President Obama’s attempt to circumvent the Senate by unilaterally appointing Ohio politician Richard Cordray to the Consumer Financial Protection Bureau may have been premised on his expectation that he would get away with it. If so, he seems to have miscalculated, because the other two branches of government are providing him with a Sesame Street demonstration of the concept of “checks and balances.”
Senate Republicans wrote in February that they would “continue to oppose the consideration of any nominee, regardless of party affiliation, to be the CFPB director until key structural changes are made to ensure accountability and transparency at the Consumer Financial Protection Bureau.” (Their criticism of the CFPB’s unaccountable structure is echoed in a lawsuit brought by eleven states and a small Texas bank and the Competitive Enterprise Institute challenging the constitutionality of Dodd-Frank.)
But the most significant rebuke so far came from the judicial branch. In January, the D.C. Circuit held that the president’s appointments to the National Labor Relations Board — which occurred alongside the Cordray appointment — were invalid, because they “eviscerate[d] the Constitution’s separation of powers” while “demolish[ing] checks and balances.” As former White House Counsel Boyden Gray explained, “the D.C. Circuit decision is binding on the CFPB unless reversed by the Supreme Court.”
Representative Jeb Hensarling, chairman of the House Financial Services Committee, agrees. Yesterday he released a statement announcing that his committee would not accept testimony from Cordary until he is validly appointed to the CFPB:
The House Financial Services Committee cannot legally accept testimony from Richard Cordray on the Consumer Financial Protection Bureau’s (CFPB) semi-annual report until he is validly appointed as the bureau’s director, said Rep. Jeb Hensarling (R-TX), the committee’s chairman. However, the committee will continue to conduct rigorous oversight of the CFPB. . . .

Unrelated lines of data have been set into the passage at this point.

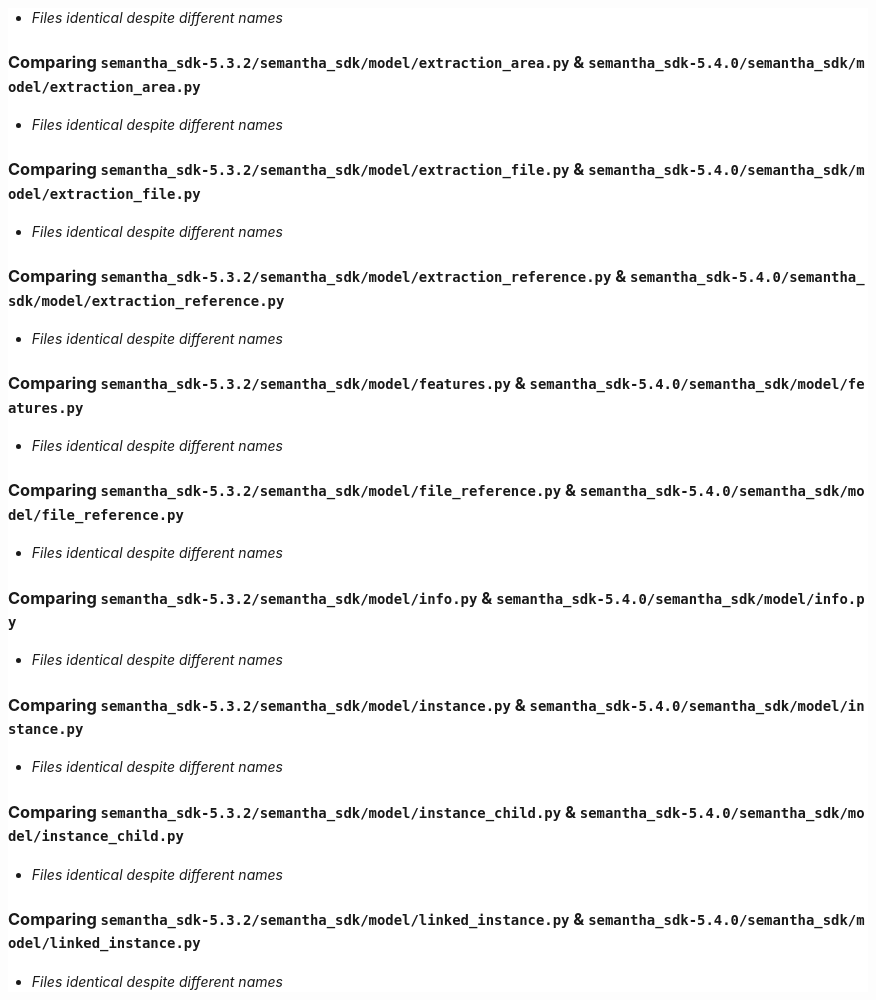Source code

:  * *Files identical despite different names*

### Comparing `semantha_sdk-5.3.2/semantha_sdk/model/extraction_area.py` & `semantha_sdk-5.4.0/semantha_sdk/model/extraction_area.py`

 * *Files identical despite different names*

### Comparing `semantha_sdk-5.3.2/semantha_sdk/model/extraction_file.py` & `semantha_sdk-5.4.0/semantha_sdk/model/extraction_file.py`

 * *Files identical despite different names*

### Comparing `semantha_sdk-5.3.2/semantha_sdk/model/extraction_reference.py` & `semantha_sdk-5.4.0/semantha_sdk/model/extraction_reference.py`

 * *Files identical despite different names*

### Comparing `semantha_sdk-5.3.2/semantha_sdk/model/features.py` & `semantha_sdk-5.4.0/semantha_sdk/model/features.py`

 * *Files identical despite different names*

### Comparing `semantha_sdk-5.3.2/semantha_sdk/model/file_reference.py` & `semantha_sdk-5.4.0/semantha_sdk/model/file_reference.py`

 * *Files identical despite different names*

### Comparing `semantha_sdk-5.3.2/semantha_sdk/model/info.py` & `semantha_sdk-5.4.0/semantha_sdk/model/info.py`

 * *Files identical despite different names*

### Comparing `semantha_sdk-5.3.2/semantha_sdk/model/instance.py` & `semantha_sdk-5.4.0/semantha_sdk/model/instance.py`

 * *Files identical despite different names*

### Comparing `semantha_sdk-5.3.2/semantha_sdk/model/instance_child.py` & `semantha_sdk-5.4.0/semantha_sdk/model/instance_child.py`

 * *Files identical despite different names*

### Comparing `semantha_sdk-5.3.2/semantha_sdk/model/linked_instance.py` & `semantha_sdk-5.4.0/semantha_sdk/model/linked_instance.py`

 * *Files identical despite different names*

“The court’s unanimous ruling makes it clear that there is no legally-appointed director of the CFPB at this time,” said Chairman Hensarling. “By law, the committee can receive this testimony only from a director who is appointed in accordance with the Constitution
and the Dodd-Frank Act, which created the bureau.” . . .
“No other regulator has more influence over the daily financial lives of Americans,” he continued. “Dodd-Frank gives the CFPB director the power to decide what financial products and services will – and will not – be available to American consumers and how much they will have to pay for them. How is it fair to American consumers that one unelected, unaccountable bureaucrat in Washington has the power to decide what kind of mortgage, car loan or credit card they can or cannot have? No bureaucrat should have so much control over the financial destiny of Americans, particularly one who is completely insulated from the types of checks and balances that apply to other government agencies.”
Three cheers for Chairman Hensarling.